> [EXERCISE AIM]
Set down, please, without alteration, the lines of the entries below from the first through the one containing "144. Finasteride (Proscar)".

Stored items

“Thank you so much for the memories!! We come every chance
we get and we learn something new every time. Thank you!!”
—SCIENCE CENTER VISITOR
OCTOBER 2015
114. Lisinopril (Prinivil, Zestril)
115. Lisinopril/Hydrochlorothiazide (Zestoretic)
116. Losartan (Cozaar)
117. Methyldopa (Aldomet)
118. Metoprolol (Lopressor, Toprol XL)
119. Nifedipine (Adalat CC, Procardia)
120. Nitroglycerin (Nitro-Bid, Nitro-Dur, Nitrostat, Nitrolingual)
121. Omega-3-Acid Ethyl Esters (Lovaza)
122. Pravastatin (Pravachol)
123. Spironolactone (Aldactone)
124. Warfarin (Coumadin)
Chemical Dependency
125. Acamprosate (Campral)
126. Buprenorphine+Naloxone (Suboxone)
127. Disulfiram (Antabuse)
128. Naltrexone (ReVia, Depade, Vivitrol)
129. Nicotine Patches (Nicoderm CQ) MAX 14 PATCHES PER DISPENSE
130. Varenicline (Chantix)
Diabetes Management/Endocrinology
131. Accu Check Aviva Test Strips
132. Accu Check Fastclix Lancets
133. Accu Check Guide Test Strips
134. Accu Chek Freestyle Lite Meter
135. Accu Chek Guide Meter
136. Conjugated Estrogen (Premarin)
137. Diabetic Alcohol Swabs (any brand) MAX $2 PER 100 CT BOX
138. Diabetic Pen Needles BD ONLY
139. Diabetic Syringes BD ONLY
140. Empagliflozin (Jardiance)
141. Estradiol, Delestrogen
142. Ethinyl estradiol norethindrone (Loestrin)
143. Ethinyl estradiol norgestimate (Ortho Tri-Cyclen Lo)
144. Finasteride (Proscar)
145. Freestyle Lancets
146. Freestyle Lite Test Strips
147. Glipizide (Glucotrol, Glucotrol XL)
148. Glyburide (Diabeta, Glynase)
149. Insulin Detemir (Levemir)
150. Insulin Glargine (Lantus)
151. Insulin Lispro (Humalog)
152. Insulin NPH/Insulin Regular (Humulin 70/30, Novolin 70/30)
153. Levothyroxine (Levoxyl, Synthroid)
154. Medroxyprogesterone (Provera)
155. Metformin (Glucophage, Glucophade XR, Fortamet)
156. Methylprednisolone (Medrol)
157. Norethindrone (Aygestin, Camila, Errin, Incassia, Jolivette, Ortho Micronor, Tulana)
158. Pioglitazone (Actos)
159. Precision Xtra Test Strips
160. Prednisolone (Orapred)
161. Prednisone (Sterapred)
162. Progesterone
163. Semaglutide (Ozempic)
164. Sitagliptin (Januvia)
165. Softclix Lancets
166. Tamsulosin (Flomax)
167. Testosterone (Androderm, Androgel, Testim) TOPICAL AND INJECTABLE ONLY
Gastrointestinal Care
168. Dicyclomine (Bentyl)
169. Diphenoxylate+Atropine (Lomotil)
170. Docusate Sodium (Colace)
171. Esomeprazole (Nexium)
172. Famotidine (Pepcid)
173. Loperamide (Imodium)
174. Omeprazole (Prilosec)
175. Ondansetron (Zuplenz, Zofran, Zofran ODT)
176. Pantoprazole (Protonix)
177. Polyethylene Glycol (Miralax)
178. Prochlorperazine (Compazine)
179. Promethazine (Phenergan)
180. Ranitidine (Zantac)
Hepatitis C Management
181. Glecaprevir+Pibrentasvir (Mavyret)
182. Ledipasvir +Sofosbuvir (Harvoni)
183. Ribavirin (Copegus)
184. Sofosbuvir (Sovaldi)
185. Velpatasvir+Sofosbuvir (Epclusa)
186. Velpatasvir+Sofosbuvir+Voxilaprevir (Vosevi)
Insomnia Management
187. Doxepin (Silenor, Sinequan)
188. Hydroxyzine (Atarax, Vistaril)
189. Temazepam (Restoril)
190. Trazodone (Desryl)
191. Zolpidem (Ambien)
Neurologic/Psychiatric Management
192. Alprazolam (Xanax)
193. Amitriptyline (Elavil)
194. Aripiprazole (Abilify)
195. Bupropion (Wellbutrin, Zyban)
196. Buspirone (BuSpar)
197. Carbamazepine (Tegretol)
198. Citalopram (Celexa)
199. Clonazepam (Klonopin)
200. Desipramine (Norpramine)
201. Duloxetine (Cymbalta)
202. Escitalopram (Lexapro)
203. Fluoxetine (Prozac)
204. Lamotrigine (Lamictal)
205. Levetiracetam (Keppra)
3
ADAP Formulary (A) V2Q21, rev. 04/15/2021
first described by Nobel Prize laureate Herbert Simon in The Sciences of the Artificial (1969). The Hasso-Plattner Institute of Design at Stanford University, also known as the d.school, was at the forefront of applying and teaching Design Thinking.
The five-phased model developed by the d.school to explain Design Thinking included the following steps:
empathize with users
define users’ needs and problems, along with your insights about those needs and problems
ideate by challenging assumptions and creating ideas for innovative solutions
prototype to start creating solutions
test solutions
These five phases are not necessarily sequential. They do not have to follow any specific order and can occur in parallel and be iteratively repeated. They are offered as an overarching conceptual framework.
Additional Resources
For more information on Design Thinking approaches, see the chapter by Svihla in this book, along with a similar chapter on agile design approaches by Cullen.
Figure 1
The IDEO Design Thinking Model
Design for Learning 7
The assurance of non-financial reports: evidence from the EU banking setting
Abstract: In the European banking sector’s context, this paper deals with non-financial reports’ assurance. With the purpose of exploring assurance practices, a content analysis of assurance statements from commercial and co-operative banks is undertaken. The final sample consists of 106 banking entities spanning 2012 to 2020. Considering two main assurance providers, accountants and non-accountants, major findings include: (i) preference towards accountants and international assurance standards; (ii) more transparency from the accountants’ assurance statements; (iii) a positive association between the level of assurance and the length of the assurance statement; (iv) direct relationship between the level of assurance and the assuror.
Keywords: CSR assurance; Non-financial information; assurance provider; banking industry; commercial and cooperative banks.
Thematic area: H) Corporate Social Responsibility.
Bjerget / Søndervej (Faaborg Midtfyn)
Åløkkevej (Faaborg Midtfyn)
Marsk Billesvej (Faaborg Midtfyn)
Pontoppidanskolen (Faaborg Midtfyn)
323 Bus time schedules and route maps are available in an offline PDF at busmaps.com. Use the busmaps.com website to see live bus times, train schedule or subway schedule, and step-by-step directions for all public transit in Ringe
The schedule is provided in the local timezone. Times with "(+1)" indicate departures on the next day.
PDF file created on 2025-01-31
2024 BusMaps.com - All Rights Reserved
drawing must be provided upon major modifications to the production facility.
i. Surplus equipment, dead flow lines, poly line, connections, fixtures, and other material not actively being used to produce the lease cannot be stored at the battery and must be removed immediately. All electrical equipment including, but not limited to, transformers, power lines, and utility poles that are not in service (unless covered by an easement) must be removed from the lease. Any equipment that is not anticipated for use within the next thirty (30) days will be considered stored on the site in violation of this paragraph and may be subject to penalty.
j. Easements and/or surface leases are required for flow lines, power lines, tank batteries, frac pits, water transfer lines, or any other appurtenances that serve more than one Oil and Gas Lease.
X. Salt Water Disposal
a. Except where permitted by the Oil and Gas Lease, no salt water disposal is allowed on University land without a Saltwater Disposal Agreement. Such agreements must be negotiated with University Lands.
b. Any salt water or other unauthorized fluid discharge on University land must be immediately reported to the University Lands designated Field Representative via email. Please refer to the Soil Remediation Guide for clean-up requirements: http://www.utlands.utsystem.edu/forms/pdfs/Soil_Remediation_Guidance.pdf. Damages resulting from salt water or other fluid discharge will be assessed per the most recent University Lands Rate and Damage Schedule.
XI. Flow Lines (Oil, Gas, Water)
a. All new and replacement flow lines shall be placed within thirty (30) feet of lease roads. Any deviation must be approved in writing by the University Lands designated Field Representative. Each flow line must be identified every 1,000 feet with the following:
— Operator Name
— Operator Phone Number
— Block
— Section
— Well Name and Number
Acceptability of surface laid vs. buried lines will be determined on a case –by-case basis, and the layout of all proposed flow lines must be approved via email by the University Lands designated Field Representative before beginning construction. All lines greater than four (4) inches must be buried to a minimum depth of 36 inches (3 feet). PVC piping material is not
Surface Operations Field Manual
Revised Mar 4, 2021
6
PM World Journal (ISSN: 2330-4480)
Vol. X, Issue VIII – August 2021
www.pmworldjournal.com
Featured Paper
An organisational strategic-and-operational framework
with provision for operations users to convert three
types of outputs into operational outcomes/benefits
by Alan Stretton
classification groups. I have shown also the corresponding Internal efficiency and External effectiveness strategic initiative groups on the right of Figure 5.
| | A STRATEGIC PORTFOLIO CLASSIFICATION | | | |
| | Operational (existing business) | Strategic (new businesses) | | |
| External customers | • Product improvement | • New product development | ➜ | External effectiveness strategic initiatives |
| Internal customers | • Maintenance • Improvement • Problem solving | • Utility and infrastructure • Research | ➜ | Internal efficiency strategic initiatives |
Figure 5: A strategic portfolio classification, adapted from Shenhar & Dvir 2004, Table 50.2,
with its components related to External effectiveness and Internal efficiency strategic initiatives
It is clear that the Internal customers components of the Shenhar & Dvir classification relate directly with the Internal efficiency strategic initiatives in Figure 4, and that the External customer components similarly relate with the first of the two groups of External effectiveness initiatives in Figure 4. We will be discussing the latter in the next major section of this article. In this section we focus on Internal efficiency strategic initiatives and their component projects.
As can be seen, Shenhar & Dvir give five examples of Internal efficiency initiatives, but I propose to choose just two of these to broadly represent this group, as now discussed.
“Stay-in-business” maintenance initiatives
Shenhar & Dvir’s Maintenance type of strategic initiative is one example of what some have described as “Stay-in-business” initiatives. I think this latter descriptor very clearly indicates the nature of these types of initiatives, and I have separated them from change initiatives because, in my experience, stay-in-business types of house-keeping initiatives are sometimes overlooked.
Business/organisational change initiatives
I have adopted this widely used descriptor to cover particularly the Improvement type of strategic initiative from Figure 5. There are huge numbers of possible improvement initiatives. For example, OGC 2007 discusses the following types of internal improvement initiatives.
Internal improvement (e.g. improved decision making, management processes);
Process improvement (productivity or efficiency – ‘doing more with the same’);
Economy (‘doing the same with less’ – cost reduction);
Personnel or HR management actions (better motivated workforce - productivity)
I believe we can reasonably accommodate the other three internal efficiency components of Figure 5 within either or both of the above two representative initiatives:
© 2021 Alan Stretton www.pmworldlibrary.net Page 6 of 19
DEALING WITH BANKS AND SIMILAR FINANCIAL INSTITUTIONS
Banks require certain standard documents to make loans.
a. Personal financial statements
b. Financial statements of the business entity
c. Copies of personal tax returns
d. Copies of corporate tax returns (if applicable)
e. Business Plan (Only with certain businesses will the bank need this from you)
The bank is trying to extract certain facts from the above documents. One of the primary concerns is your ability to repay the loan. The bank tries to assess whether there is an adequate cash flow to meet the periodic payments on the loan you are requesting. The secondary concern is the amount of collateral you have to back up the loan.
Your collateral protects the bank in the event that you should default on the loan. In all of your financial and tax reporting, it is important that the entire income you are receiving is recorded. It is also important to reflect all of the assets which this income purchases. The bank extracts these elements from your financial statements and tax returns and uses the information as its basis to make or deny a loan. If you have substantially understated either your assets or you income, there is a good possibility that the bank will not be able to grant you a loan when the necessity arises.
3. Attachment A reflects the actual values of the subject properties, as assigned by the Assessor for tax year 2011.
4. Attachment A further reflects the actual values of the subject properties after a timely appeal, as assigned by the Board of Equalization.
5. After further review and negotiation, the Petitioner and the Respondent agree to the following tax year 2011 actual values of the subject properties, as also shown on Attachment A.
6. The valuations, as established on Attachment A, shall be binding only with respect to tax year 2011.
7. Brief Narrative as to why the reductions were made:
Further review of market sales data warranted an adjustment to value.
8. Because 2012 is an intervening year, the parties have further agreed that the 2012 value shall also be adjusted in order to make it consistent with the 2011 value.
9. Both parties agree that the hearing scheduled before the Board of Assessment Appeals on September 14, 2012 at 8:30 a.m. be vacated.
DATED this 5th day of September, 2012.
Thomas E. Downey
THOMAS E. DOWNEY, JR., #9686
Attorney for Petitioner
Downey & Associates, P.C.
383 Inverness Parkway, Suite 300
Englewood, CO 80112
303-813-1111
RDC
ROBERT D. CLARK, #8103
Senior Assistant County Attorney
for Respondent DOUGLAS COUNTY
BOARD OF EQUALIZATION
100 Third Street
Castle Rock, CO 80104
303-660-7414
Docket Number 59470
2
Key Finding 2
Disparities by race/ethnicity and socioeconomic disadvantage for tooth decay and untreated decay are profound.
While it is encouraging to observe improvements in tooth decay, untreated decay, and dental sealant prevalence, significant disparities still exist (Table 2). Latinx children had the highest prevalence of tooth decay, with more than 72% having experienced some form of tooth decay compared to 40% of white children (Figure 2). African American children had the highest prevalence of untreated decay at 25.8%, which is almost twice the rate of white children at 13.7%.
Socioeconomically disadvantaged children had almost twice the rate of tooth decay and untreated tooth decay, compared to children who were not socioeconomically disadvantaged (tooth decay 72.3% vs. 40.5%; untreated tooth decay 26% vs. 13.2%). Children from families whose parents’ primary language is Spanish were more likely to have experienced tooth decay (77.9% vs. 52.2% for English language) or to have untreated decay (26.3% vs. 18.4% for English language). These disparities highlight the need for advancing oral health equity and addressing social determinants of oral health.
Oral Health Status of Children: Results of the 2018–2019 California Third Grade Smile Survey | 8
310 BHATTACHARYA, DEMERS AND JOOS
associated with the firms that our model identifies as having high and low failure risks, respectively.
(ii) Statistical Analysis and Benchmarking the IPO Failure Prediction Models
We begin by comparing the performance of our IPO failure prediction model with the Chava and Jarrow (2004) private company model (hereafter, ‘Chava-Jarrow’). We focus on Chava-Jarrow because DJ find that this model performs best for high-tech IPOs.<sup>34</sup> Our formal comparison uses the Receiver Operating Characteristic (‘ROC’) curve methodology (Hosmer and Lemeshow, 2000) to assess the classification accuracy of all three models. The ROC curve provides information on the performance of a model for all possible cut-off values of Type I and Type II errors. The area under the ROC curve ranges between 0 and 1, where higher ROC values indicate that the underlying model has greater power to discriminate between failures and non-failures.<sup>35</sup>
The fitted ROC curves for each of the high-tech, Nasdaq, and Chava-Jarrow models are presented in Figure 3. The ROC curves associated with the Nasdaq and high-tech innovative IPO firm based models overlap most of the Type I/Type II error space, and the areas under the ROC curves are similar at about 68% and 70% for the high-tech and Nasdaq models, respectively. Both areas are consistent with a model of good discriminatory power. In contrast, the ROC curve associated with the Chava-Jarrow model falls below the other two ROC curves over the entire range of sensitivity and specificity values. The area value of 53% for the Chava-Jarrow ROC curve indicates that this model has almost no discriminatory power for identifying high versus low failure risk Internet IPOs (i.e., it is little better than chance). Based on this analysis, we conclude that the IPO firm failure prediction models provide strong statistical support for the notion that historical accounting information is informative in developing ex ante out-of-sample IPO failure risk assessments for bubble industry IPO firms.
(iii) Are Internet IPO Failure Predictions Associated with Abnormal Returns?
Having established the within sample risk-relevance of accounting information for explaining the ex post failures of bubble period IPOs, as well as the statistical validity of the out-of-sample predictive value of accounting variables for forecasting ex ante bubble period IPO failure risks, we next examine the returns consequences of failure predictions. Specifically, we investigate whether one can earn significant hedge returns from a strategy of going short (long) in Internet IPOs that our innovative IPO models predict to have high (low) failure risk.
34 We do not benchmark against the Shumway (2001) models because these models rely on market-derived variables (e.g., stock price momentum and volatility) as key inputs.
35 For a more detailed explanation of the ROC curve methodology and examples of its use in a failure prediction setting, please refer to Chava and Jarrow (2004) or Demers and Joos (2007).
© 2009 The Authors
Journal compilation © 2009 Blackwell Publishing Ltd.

> [YOUR RESPONSE]
“Thank you so much for the memories!! We come every chance
we get and we learn something new every time. Thank you!!”
—SCIENCE CENTER VISITOR
OCTOBER 2015
114. Lisinopril (Prinivil, Zestril)
115. Lisinopril/Hydrochlorothiazide (Zestoretic)
116. Losartan (Cozaar)
117. Methyldopa (Aldomet)
118. Metoprolol (Lopressor, Toprol XL)
119. Nifedipine (Adalat CC, Procardia)
120. Nitroglycerin (Nitro-Bid, Nitro-Dur, Nitrostat, Nitrolingual)
121. Omega-3-Acid Ethyl Esters (Lovaza)
122. Pravastatin (Pravachol)
123. Spironolactone (Aldactone)
124. Warfarin (Coumadin)
Chemical Dependency
125. Acamprosate (Campral)
126. Buprenorphine+Naloxone (Suboxone)
127. Disulfiram (Antabuse)
128. Naltrexone (ReVia, Depade, Vivitrol)
129. Nicotine Patches (Nicoderm CQ) MAX 14 PATCHES PER DISPENSE
130. Varenicline (Chantix)
Diabetes Management/Endocrinology
131. Accu Check Aviva Test Strips
132. Accu Check Fastclix Lancets
133. Accu Check Guide Test Strips
134. Accu Chek Freestyle Lite Meter
135. Accu Chek Guide Meter
136. Conjugated Estrogen (Premarin)
137. Diabetic Alcohol Swabs (any brand) MAX $2 PER 100 CT BOX
138. Diabetic Pen Needles BD ONLY
139. Diabetic Syringes BD ONLY
140. Empagliflozin (Jardiance)
141. Estradiol, Delestrogen
142. Ethinyl estradiol norethindrone (Loestrin)
143. Ethinyl estradiol norgestimate (Ortho Tri-Cyclen Lo)
144. Finasteride (Proscar)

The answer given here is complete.